An heirloom carpet or a tribal rug will be as individual as the weaver who made it and the loom it was woven on, but "standard" carpets are more-or-less predictable sizes and some patterns are made in a range of sizes so you can find one to fit in your space.

Sizes for Common Areas

  • In the living room, expect 9-foot-by-12-foot or 11-by-14-foot rugs to cover most of the room and encompass all the furniture. Smaller rugs work when at least the front legs of seats and tables are on the rug -- look for 4-by-6 or 5-by-7. 
  • Dining room rugs tend to be larger: 8-by-10 or 9-by-12 feet are standard sizes. 
  • Hall rugs are skinny and long at 2 feet 6 inches-by-8 feet or 3-by-12. 

Bedroom Sizes

Bedroom rugs vary, but there are some general standards.

  • For queen-size beds: 8-by-10 for a queen-size bed 
  • For king-size beds: 9-by-12 for a king
  • Bedside carpets are small -- either 2 feet 6 inches-by-8 feet or 3-by-5, depending on whether they run alongside or across the foot of the bed.   

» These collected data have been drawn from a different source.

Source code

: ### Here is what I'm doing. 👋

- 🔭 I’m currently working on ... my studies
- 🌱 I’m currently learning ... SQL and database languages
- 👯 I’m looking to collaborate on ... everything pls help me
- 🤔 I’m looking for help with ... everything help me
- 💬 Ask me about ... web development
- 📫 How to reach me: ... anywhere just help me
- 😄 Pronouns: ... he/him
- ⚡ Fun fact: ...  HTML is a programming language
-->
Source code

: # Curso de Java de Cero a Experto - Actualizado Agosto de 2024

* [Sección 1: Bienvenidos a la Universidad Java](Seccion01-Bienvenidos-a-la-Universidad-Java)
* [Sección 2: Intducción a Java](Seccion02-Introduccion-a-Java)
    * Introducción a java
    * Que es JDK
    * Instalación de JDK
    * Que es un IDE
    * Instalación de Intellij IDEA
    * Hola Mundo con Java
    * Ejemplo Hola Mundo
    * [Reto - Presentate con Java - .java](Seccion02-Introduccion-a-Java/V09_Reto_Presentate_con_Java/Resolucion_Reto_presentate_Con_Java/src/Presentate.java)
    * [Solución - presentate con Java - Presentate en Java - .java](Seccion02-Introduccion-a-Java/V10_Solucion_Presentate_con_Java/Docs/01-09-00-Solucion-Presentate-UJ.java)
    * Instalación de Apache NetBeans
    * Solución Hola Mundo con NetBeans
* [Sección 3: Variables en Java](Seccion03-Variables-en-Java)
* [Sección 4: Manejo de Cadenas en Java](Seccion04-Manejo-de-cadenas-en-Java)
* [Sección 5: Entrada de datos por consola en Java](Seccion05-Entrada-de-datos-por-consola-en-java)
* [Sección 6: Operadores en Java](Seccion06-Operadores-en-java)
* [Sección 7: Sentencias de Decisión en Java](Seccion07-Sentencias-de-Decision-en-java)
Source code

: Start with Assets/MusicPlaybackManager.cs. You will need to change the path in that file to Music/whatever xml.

But take this with a grain of salt - room size and bed placement affect rug size.

Placement and Size

How you position rugs and furniture will determine the size carpet you need, and furniture placement is one way to utilize an odd-size prized tribal carpet or heirloom rug.

In the Living Room

Place a medium-size rug under the front legs of furniture in a living room conversation area; center the rug between parallel seating; or put a showoff rug just under the coffee table -- a clear acrylic table provides a good view of a hand-loomed rug design.

In the Dining Room

The dining room chairs should push back from the table and still be on the rug, so choose a rug that's at least 2 feet bigger than the table all the way around. Remember that the table will cover the middle of the rug, so pick one with a strong border design.

In the Hall

A hallway with furniture along the wall looks fine when the carpet runs down the middle or along one side, with furniture completely off the rug along one or both walls.

In the Bedroom

In the bedroom, small area rugs layer richly over wall-to-wall carpet to change decor or add extra comfort and cushioning.

Tip

  • In any area, think about a rug that leaves a foot of exposed hardwood around the circumference of the room, if you want to show off your beautiful finished floors.